Start of Block
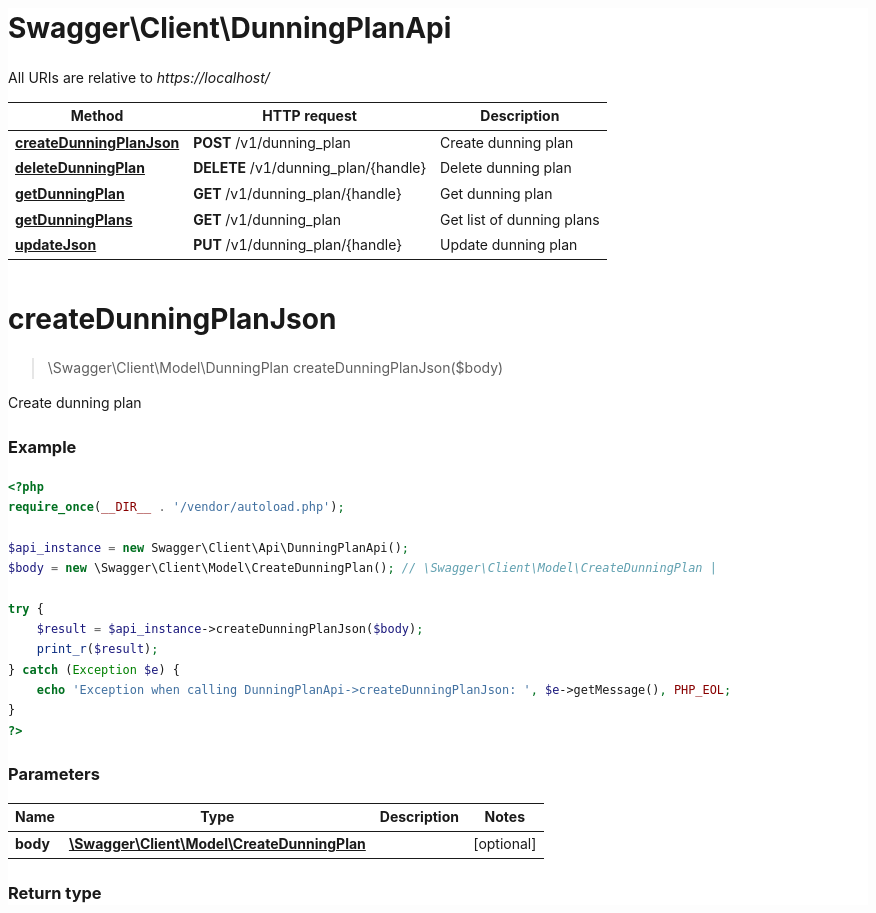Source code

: # Swagger\Client\DunningPlanApi

All URIs are relative to *https://localhost/*

Method | HTTP request | Description
------------- | ------------- | -------------
[**createDunningPlanJson**](DunningPlanApi.md#createDunningPlanJson) | **POST** /v1/dunning_plan | Create dunning plan
[**deleteDunningPlan**](DunningPlanApi.md#deleteDunningPlan) | **DELETE** /v1/dunning_plan/{handle} | Delete dunning plan
[**getDunningPlan**](DunningPlanApi.md#getDunningPlan) | **GET** /v1/dunning_plan/{handle} | Get dunning plan
[**getDunningPlans**](DunningPlanApi.md#getDunningPlans) | **GET** /v1/dunning_plan | Get list of dunning plans
[**updateJson**](DunningPlanApi.md#updateJson) | **PUT** /v1/dunning_plan/{handle} | Update dunning plan


# **createDunningPlanJson**
> \Swagger\Client\Model\DunningPlan createDunningPlanJson($body)

Create dunning plan



### Example
```php
<?php
require_once(__DIR__ . '/vendor/autoload.php');

$api_instance = new Swagger\Client\Api\DunningPlanApi();
$body = new \Swagger\Client\Model\CreateDunningPlan(); // \Swagger\Client\Model\CreateDunningPlan | 

try {
    $result = $api_instance->createDunningPlanJson($body);
    print_r($result);
} catch (Exception $e) {
    echo 'Exception when calling DunningPlanApi->createDunningPlanJson: ', $e->getMessage(), PHP_EOL;
}
?>
```

### Parameters

Name | Type | Description  | Notes
------------- | ------------- | ------------- | -------------
 **body** | [**\Swagger\Client\Model\CreateDunningPlan**](../Model/\Swagger\Client\Model\CreateDunningPlan.md)|  | [optional]

### Return type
End of Block
## PROBLEM:
Report the number of lines in the records that include the string "result", and write no other words.

## RESPONSE AREA:
2